Di masa awal-awal Orde Baru sampai 1969, batu radio atau senter merk 555 merajai pasaran. Batu produk kita yang merk-nya Camel kurang digemari publik karena kwalitasnya kalah jauh, cepet basah.
Batu Eveready yang gambarnya kucing hitam disambar petir memang sudah ada, tapi harganya lebih mahal.
Di era reformasi, khususnya pemerintahan Jokowi, yang banyak masuk ke RI bukan produksinya, tapi justru TKA-nya. Sampai-sampai pernah berkembang isyu, jumlah TKA Cina sampai 10 juta.

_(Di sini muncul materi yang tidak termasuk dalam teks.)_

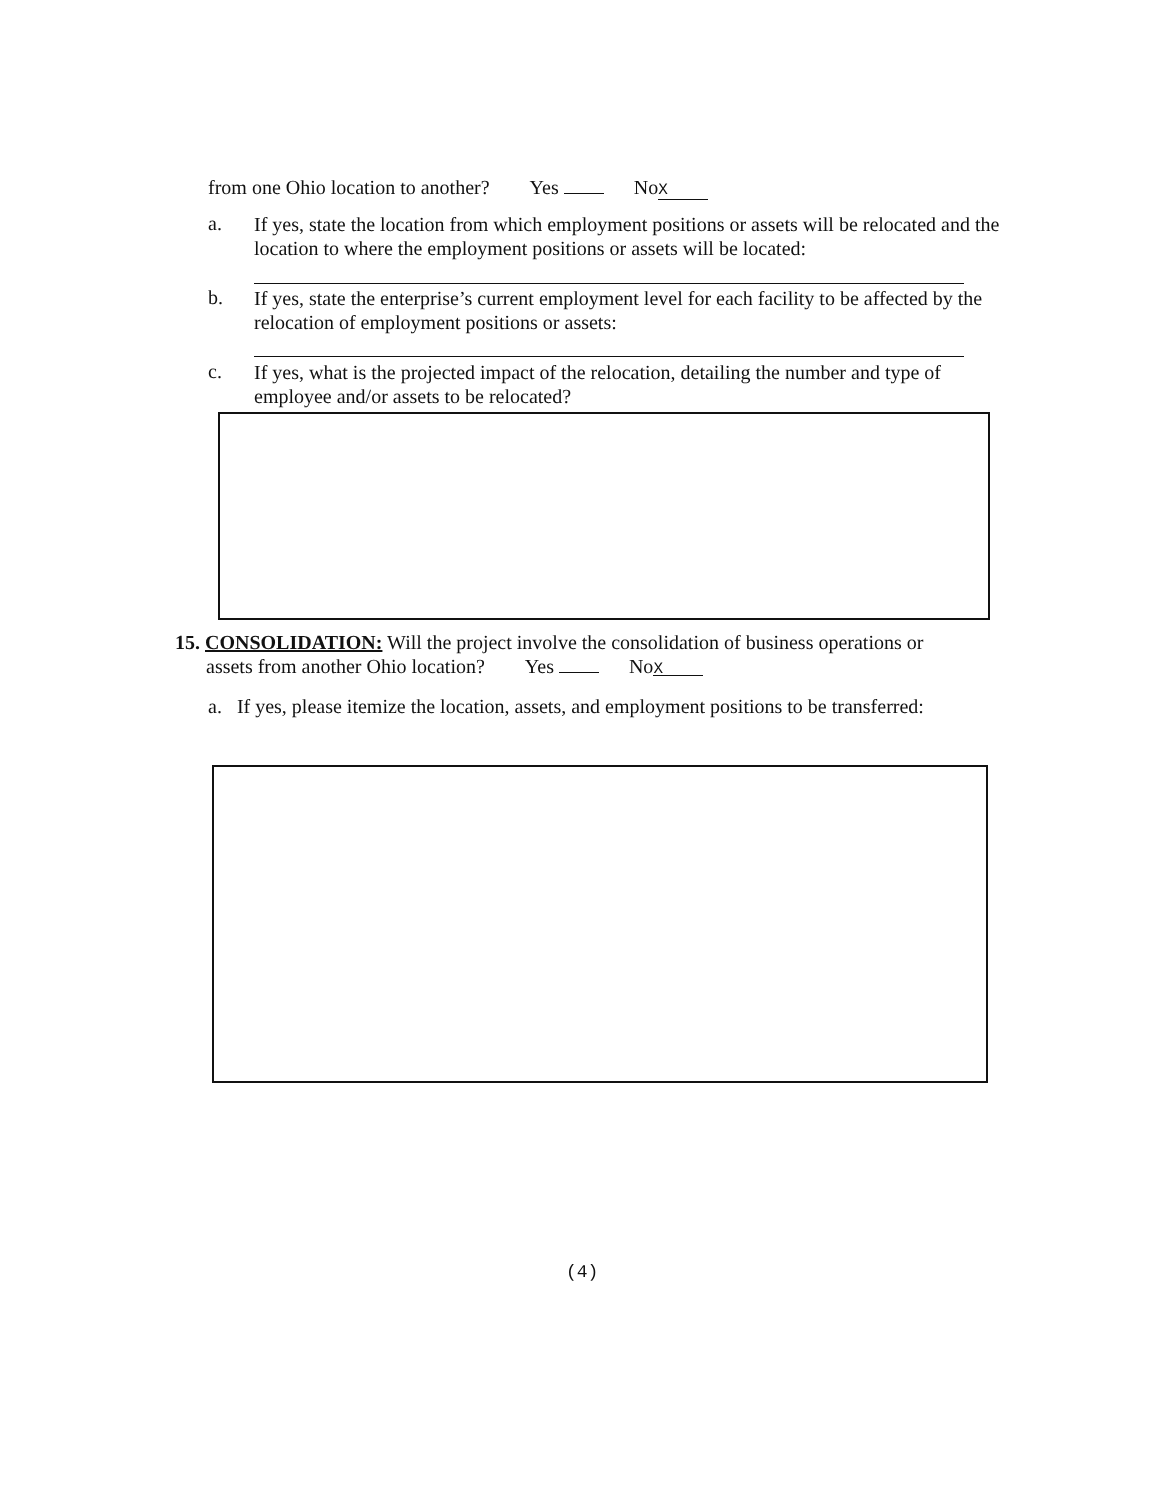from one Ohio location to another? Yes No X
a.
If yes, state the location from which employment positions or assets will be relocated and the location to where the employment positions or assets will be located:
b.
If yes, state the enterprise’s current employment level for each facility to be affected by the relocation of employment positions or assets:
c.
If yes, what is the projected impact of the relocation, detailing the number and type of employee and/or assets to be relocated?
15. CONSOLIDATION: Will the project involve the consolidation of business operations or
assets from another Ohio location? Yes No X
a. If yes, please itemize the location, assets, and employment positions to be transferred:
(4)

Masak hampir mendekati jumlah penduduk DKI Jakarta? Menurut Menaker waktu itu, Hanif Dhakiri, yang benar sekitar 24.800-an.
Banyak investor lebih senang menggunakan TKA Cina, karena lebih efektip. Satu orang bisa mengerjakan banyak hal. Sedangkan TK dalam negeri tak mau kerja rangkap-rangkap. Pekerjaan rangkap, upahnya harus rangkap juga.
Di musim Corona ini banyak pengusaha yang terpuruk, sehingga untuk bangkit kembali di Kendari ada dua perusahaan yang akan mendatangkan 500 TKA China.
Tapi Gubernur Sulawesi Tenggara dan masyarakat setempat menolak. Sungguh ironis dan tidak etis, di kala wabah Corona telah mengorbankan tenaga kerja domestik, kok tiba-tiba sejumlah pengusaha mendatangkan TKA dari China.